• [Apply what you read]
A) Answer these questions using the interview, one line per answer, marked (i), (ii), (iii):
(i) Which actor was the story written with in mind?
(ii) Which two vehicles does Schofield name?
(iii) Which four kinds of developers does Condrey say sit together in a pod?
B) Carry on the game studio interview from its final line.

• [Extract to read]
We saw this rise of great TV, with The Walking Dead, Game of Thrones, and House of Cards. We wrote the story with Kevin Spacey in mind, not knowing we would get him. He’s one of the best actors in the world, and he really helped us deliver a great story.
Schofield: Instead of designing levels like you expect from a war game, we’re designing vertically. We’re designing for crawling and all these new things. Climbing on walls. Drones. The hover bike or the hover tank. It’s not only changing the way you play it. It changes the way we design a level. That’s going to be different for the player.
GamesBeat: You were making Call of Duty: Modern Warfare 3 and Call of Duty: Advanced Warfare at the same time you were building a new game studio. What was that like?
Condrey: We started in this building on a small corner and grew out this space. Now we have the whole floor. We fell in love with this space because of the open and collaborative nature of the space. The team is all here together. It’s transparent. We move fast.
Schofield: You see five or six guys gathered around a screen. Everyone around them wants to see it too. It kind of keeps everybody in touch. Ideas are thrown out. We hoped that would work, and it has.
Condrey: We build pods of cross-functional developers, with an engineer sitting with an artist sitting with an animator sitting with a level designer. It’s about empowering a group to do the best work of their careers. The old style of high walls and locked offices doesn’t work anymore. An artist doesn’t have to wait until a programmer frees up.
GamesBeat: Did you try to do this at Visceral Games?
Schofield: We started taking some cube walls down where we could.
Condrey: The culture was too ingrained. People were resistant to it. It required us starting our own studio to make it work. We developed Modern Warfare 3, and as we expanded, we knocked down a bunch of walls.
GamesBeat: How quickly did you start working on Call of Duty?

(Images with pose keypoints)
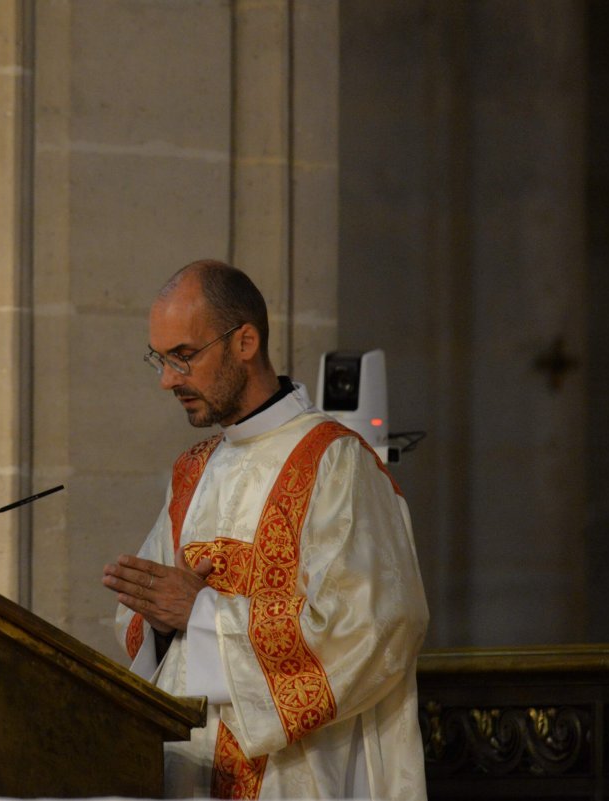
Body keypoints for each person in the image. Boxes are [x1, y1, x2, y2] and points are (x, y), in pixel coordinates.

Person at [103, 260, 429, 799]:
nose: (167, 380)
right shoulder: (192, 471)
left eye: (183, 356)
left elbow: (379, 626)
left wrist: (204, 616)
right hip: (187, 771)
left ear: (245, 341)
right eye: (159, 359)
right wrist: (160, 622)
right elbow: (148, 626)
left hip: (295, 776)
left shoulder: (336, 464)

• [Expected outputs]
A)
(i) Kevin Spacey
(ii) The hover bike and the hover tank
(iii) An engineer, an artist, an animator and a level designer

B)
Schofield: That’s what we built this to do.
Condrey: We finished Dead Space. Five years ago, it was the two of us. Five years later, it’s 225 people. It’s crazy. It’s been a remarkable five years.
Schofield: We started work. Within six months, we had a prototype of a third-person action adventure game.
Condrey: We started as a Call of Duty studio. They wanted us to do Call of Duty meets third person. Take the best of the character action adventure space like Uncharted and the fictional world of Call of Duty. But life threw a different curve ball at us.
Schofield: When things went crazy with Infinity Ward, they needed help with Modern Warfare 3. We brought it up to the team. We thought about it for a week or so. We all made the decision, and unanimously decided to do it. We didn’t jump in the middle. We were there day one on Modern Warfare 3. We split the work with Infinity Ward.
GamesBeat: It took you in a very different direction?
Condrey: Obviously, Treyarch has awesome experience. Mark Lamia and his team are awesome collaborators. Modern Warfare 3 got action game of the year that year. That took up the first two years. It shipped in 2011. We had to re-establish that we could do great work. We ran hard that first two years. It was some of the hardest work we’ve ever done.